Tom Calvin Ocakacan understands that learners are a priority . Should they need help, he must find ways to ensure students at Rhino Camp High School know how to reach out. The learners adore him! He has earned their respect by being approachable. He, however, confesses that so much has gone into morphing him into the versatile teacher he is today; Windle International Uganda has played a role.
He is among the over three thousand teachers employed by the organisation today to especially know how to handle learners in refugee communities. “I teach Christian Religious Education and Geography,” he says. “I joined the school in 2016, after completing the course of becoming a teacher.” His first stint as a teacher was part-time at a school based in Gulu District.
When Windle International Uganda advertised teaching jobs in Rhino Camp Refugee Settlement, he quickly applied and was taken on as a full-time employee. “Here, my salary is paid by Windle International Uganda and on time,” he says. “Though the experience in Gulu was good, there is peace of mind in knowing you have a salary every end of month.”
Important to note is that in the Windle International Uganda-supported schools, teachers are encouraged to multitask. For example, Ocakacan says that he has been tasked with improving the school’s reading culture and managing the library. “Yes, I am the librarian!” he exclaims. “The head teacher and the committee appointed me to help in the library department so that our learners can get all the help they need.”
He notes that Windle International Uganda, with support from Book Aid, started by providing the school with shelves, office and reserve section books, usually used by teachers as a teacher’s guide. After that, they took him through training that weaved him into the magnificent librarian he is today. “In that training, we learnt a lot of things that could help people like me who are not professional librarians,” he explains. “I learnt how to give access numbers for the books, how to encourage learners to read among many other things.”
His organisational skills have been sharpened with every new arrival of books into the library. “The books are very many and the shelf cannot accommodate all of them,” he says before explaining how he maneuvers through it all. “What I have decided to do is to put a few copies up here for display for the learners to get access to and when I realise the demand is high, I keep increasing them.”
Indeed, the books are meticulously organised in his library, with each title visible for all to see. He says that he has identified a site where he places the books on demand to ease access daily. He adds that it wasn’t always like that; before the training, the records were not proper, and the turn-up of learners seeking books was low.
“Now days, on average 40 books are borrowed every day,” he revels in his strides. “I see new and old students borrowing on a daily, and the numbers have grown since schools reopened.”
Despite being known for his teaching prowess by the learners, he is also the teacher advocating for book-reading. “Apart from the time when I am teaching, I always move around and when I find no lessons in the classes, I encourage them to visit the library,” he says. “We have a series of books that can help them not only to pass examinations, but boost their communication skills.”
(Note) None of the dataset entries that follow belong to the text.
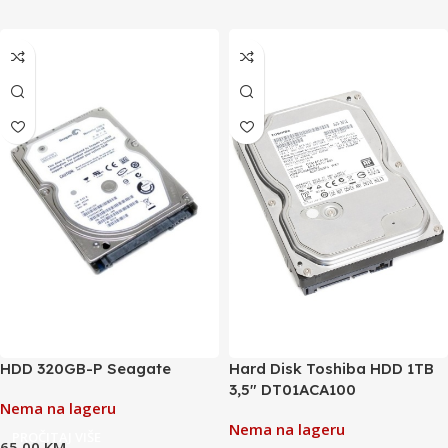
HDD 320GB-P Seagate
Hard Disk Toshiba HDD 1TB
3,5″ DT01ACA100
Nema na lageru
Nema na lageru
PROČITAJ VIŠE
65,00
KM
Ocakacan also says that being around books has made him an all-around teacher. He emphasises that the entire experience has widened his knowledge and improved his confidence. “Now days I even find myself reading books related to sciences, yet in my Ordinary and Advanced level I did Arts,” he confesses. “For example, there is a book on general sciences called ‘How things work’, that I love to read; I am an arts teacher but I find myself learning more things in science now.”